Marriage in the Media: four classic films
To anyone who has been reading my last few articles, my tendency to highlight memory as the technical operation of the conscience and the mode in which we recognize God is hopefully apparent. If it is not, I fear I haven’t been clear enough in what I’ve been trying to convey. Obviously, the memory I’ve been talking about isn’t so much like the memory I call forth when I’m trying to tell my wife what I did at work last week: that is memory of specific incidents that have happened in the past. No, this memory I’ve been trying to talk about has to do with a primal memory - a memory at the core of our being, which both makes us who we are and which causes us to create our surrounding environment in a specific way. In other words, we “remember” God because of the orientation towards Him He has already put into our hearts, and we create societies based around the specific ways we have been introduced to Him. Because we live within the culture of our own time, which is simultaneously created by and creates us, human culture is an intrinsic part of the mission of the Church.

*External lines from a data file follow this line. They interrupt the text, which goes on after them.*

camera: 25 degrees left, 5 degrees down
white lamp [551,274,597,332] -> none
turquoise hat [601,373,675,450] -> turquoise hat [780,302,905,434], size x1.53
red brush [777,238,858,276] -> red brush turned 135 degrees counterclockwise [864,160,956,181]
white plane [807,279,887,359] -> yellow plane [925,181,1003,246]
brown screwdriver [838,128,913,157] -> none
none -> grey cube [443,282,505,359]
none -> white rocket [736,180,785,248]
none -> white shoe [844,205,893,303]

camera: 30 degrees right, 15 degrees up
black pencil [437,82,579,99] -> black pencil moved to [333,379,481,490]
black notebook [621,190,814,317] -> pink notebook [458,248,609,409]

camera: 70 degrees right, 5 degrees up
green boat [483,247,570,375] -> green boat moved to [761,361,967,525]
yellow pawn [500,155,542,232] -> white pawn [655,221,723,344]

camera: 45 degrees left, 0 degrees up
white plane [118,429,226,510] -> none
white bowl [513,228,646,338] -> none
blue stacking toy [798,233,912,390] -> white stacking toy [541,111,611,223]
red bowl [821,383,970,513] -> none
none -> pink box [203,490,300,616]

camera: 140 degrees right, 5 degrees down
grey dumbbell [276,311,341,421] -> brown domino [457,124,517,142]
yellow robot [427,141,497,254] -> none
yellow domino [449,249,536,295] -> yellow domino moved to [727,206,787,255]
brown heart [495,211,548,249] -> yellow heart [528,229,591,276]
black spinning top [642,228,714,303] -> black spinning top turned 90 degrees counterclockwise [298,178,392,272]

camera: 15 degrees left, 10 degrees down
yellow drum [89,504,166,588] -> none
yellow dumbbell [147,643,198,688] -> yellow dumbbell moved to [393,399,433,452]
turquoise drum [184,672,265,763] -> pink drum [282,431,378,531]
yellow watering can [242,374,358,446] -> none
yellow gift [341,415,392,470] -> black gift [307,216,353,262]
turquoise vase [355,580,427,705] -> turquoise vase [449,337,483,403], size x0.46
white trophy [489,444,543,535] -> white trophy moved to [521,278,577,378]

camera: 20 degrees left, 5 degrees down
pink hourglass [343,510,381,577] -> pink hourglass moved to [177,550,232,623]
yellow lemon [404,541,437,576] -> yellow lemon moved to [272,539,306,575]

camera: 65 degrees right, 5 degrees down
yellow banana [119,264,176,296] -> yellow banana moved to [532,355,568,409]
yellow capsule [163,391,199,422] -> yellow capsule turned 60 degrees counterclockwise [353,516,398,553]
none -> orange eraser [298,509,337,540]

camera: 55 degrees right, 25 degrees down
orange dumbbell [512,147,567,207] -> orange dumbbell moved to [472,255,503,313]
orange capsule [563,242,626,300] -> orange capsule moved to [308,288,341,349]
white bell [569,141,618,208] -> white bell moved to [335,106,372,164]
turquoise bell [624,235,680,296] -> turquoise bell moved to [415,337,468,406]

“Culture,” writes JPII in an address given in Poland, “is an unceasing experience and testimony that flies in the face of existential despair.” It is the creation of humans, and in turn creates humanity, since humans are always formed by their surrounding environment. It is the primal memory of every civilization which tells its people who they are and where they came from. At the risk of sounding a little cheesy, think back to all those Disney movies kids watch (and which I am guilty of enjoying every now and again). In many of them, there’s a journey of self-discovery which the protagonist embarks on, usually involving some question like, “who am I? Where did I come from, so that I might better understand who I am now?” Now, I am not trying to hold up Disney movies as some deep, theologically useful media. However, the secular recognition of culture as spanning the gap between the subject’s particular desires and tastes and the history of where he came from is useful in establishing the reality of culture’s memorative qualities for the person.
The mission of the Church is about speaking the language of those who are hearing. If the message of Christ is heard in an unreasonable or unbelievable way, then it is literally against reason for those who hear it to then believe or understand it. We must hand on the unchanging truth about Christ to an ever-changing landscape and to new generations. And, in order to learn the “language of the human heart,” we must therefore also know each culture.